- _WORK REQUEST_:
Put the stretch from the start of the records through the line containing "well as the" into a numbered list, leaving out any blank lines.

(Stored data entries)

▬▬▬

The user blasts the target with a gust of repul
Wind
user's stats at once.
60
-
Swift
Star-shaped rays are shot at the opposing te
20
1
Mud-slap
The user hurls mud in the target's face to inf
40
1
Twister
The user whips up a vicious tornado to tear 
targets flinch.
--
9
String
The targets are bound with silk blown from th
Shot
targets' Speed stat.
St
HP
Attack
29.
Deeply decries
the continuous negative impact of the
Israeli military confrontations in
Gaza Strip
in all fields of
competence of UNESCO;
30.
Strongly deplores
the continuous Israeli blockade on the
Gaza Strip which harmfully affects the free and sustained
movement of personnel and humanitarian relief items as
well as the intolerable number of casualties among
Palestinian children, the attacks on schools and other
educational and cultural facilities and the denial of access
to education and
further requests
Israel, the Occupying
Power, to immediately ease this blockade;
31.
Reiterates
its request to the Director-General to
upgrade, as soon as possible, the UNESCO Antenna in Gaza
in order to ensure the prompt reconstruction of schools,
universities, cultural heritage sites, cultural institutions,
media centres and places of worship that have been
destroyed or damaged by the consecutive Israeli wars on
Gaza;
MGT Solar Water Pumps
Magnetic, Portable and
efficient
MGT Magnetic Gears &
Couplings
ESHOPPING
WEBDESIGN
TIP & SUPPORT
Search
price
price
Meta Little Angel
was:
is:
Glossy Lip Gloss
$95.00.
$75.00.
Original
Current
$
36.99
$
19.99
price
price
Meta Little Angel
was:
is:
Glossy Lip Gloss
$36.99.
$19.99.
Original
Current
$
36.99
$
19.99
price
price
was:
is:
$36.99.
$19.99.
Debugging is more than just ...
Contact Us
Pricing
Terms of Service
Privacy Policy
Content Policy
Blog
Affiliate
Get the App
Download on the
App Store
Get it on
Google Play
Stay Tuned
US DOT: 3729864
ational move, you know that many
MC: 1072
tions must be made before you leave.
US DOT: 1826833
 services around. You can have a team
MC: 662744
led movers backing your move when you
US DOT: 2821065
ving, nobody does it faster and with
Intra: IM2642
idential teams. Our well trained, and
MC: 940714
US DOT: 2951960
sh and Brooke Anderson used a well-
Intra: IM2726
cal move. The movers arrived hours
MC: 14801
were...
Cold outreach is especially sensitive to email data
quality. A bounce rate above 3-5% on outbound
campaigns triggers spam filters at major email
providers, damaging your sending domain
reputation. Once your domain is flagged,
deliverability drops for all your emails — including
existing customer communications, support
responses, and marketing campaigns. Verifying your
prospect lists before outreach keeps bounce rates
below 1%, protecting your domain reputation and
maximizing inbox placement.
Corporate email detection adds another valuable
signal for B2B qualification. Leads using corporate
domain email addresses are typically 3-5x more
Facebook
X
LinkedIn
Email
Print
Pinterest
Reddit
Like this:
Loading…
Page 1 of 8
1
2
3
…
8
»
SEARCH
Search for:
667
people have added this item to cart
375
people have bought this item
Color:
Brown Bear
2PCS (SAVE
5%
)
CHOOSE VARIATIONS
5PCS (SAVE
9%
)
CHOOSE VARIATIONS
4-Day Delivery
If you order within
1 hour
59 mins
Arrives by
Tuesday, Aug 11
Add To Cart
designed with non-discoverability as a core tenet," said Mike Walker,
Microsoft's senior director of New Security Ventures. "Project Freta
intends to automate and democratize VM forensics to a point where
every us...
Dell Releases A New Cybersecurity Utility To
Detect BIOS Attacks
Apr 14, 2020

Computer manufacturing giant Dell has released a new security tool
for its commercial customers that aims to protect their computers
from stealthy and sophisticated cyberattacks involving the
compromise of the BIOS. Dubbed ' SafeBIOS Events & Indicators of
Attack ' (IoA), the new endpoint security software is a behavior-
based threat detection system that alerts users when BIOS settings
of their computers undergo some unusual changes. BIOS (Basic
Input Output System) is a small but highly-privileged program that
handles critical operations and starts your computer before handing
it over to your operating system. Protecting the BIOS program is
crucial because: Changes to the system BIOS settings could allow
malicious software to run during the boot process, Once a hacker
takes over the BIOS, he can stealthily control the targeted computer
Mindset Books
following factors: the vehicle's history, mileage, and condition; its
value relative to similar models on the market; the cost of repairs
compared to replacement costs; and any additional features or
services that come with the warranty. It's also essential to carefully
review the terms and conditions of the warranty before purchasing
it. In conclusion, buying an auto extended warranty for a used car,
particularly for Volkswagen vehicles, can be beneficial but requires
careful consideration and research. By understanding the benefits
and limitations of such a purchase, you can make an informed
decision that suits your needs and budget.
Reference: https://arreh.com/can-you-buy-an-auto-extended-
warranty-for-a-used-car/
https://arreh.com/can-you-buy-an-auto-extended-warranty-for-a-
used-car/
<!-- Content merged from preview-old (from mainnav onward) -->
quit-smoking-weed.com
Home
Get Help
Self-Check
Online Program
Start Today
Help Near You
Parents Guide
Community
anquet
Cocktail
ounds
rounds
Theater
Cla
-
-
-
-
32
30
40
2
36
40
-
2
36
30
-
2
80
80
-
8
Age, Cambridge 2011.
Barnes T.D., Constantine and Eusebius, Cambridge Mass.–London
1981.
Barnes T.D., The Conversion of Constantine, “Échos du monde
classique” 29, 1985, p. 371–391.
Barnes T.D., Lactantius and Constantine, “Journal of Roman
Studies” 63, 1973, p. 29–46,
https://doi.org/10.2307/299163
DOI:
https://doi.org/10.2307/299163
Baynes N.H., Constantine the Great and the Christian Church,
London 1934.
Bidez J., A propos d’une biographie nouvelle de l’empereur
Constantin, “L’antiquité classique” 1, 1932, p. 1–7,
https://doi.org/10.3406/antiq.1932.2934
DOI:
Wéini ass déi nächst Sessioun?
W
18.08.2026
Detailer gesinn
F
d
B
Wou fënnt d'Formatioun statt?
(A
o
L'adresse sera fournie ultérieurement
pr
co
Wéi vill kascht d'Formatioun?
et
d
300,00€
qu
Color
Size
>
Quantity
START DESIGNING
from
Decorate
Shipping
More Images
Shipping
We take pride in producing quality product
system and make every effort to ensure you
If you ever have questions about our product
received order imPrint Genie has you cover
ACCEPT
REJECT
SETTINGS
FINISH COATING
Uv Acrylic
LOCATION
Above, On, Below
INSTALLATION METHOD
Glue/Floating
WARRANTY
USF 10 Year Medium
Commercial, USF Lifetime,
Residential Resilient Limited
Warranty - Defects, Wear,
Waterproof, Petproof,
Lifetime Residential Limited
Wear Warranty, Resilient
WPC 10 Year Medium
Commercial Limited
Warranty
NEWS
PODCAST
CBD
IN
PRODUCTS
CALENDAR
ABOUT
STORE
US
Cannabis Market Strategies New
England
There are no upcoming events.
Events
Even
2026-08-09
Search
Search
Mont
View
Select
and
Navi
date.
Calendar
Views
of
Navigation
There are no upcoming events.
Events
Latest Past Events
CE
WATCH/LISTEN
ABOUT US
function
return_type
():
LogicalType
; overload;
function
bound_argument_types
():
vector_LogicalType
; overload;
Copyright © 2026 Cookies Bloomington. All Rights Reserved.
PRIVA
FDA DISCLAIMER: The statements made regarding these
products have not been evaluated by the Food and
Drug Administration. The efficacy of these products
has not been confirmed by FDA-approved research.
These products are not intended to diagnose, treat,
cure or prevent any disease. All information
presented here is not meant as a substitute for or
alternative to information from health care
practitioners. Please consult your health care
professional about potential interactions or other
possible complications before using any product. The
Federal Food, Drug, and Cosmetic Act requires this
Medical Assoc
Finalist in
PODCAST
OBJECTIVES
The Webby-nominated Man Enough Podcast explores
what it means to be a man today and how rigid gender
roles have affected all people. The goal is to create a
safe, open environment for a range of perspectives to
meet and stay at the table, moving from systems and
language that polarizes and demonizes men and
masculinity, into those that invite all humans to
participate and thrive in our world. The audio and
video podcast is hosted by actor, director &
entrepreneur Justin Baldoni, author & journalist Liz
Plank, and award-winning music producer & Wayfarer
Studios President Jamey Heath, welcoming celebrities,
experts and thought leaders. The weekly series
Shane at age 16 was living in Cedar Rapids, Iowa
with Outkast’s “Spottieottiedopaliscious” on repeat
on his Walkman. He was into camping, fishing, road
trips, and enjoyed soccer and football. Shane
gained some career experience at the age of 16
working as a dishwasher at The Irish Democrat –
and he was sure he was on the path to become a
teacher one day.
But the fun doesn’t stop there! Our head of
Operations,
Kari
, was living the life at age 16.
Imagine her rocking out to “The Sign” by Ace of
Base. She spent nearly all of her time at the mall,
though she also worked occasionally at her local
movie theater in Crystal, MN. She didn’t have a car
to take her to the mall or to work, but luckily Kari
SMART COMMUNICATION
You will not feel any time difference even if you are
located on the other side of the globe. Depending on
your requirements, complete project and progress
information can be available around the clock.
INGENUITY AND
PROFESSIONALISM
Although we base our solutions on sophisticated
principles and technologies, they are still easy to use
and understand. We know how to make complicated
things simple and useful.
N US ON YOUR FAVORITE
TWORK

▬▬▬

- _WRITTEN REPLY_:
1. The user blasts the target with a gust of repul
2. Wind
3. user's stats at once.
4. 60
5. -
6. Swift
7. Star-shaped rays are shot at the opposing te
8. 20
9. 1
10. Mud-slap
11. The user hurls mud in the target's face to inf
12. 40
13. 1
14. Twister
15. The user whips up a vicious tornado to tear 
16. targets flinch.
17. --
18. 9
19. String
20. The targets are bound with silk blown from th
21. Shot
22. targets' Speed stat.
23. St
24. HP
25. Attack
26. 29.
27. Deeply decries
28. the continuous negative impact of the
29. Israeli military confrontations in
30. Gaza Strip
31. in all fields of
32. competence of UNESCO;
33. 30.
34. Strongly deplores
35. the continuous Israeli blockade on the
36. Gaza Strip which harmfully affects the free and sustained
37. movement of personnel and humanitarian relief items as
38. well as the intolerable number of casualties among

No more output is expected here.